→ **Your instructions**
What you return must be the lines of the data that hold the word "supressió".
________________
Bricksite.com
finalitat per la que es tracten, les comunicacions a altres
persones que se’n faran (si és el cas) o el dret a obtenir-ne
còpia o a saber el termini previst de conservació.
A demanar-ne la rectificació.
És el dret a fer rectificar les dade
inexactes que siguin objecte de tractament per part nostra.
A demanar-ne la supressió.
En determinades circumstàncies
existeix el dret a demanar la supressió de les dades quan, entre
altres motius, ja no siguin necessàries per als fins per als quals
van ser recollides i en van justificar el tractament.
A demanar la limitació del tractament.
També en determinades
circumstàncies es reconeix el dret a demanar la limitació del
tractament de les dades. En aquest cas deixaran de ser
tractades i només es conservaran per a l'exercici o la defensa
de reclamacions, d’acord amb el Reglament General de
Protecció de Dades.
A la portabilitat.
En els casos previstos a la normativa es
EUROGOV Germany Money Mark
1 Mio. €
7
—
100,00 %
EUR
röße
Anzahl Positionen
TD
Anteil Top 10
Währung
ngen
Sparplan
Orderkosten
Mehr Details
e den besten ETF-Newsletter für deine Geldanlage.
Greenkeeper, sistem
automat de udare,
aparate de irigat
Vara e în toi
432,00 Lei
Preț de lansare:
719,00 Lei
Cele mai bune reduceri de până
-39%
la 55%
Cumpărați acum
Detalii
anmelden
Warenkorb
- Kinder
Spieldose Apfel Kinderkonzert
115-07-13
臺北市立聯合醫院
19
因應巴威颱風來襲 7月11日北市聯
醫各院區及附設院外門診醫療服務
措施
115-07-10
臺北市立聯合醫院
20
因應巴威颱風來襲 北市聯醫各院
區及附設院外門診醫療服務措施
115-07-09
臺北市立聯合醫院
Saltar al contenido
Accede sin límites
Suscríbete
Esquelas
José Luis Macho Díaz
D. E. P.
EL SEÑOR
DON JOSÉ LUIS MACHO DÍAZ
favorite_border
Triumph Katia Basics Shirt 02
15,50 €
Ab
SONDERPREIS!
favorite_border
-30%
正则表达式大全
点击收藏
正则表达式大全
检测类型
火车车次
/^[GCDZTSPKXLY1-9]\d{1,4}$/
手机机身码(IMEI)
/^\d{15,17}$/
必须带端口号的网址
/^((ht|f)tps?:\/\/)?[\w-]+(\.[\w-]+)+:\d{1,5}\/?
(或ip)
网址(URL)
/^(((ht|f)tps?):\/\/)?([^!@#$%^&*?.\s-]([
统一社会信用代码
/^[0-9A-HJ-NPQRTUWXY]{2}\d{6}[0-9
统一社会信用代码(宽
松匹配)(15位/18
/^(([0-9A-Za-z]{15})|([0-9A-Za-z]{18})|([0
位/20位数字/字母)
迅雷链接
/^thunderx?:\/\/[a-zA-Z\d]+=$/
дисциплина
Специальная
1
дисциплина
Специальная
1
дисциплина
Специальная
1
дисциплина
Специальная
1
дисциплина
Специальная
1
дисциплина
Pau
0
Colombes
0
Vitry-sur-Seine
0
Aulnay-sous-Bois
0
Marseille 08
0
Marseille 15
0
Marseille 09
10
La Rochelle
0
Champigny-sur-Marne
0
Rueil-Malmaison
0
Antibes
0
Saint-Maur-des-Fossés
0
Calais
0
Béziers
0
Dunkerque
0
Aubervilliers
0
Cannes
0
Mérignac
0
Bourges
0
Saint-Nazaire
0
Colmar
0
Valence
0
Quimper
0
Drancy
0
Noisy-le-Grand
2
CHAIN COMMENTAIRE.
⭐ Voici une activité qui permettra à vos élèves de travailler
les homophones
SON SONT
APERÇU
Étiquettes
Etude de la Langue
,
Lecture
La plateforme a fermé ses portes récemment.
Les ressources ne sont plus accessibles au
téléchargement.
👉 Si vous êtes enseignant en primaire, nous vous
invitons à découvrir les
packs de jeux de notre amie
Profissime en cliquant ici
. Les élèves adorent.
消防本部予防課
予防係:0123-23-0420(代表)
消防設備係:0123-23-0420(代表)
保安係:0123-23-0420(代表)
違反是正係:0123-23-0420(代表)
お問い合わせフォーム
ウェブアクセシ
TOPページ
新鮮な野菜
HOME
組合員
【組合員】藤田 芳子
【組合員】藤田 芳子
________________
→ **Written reply**
A demanar-ne la supressió.
existeix el dret a demanar la supressió de les dades quan, entre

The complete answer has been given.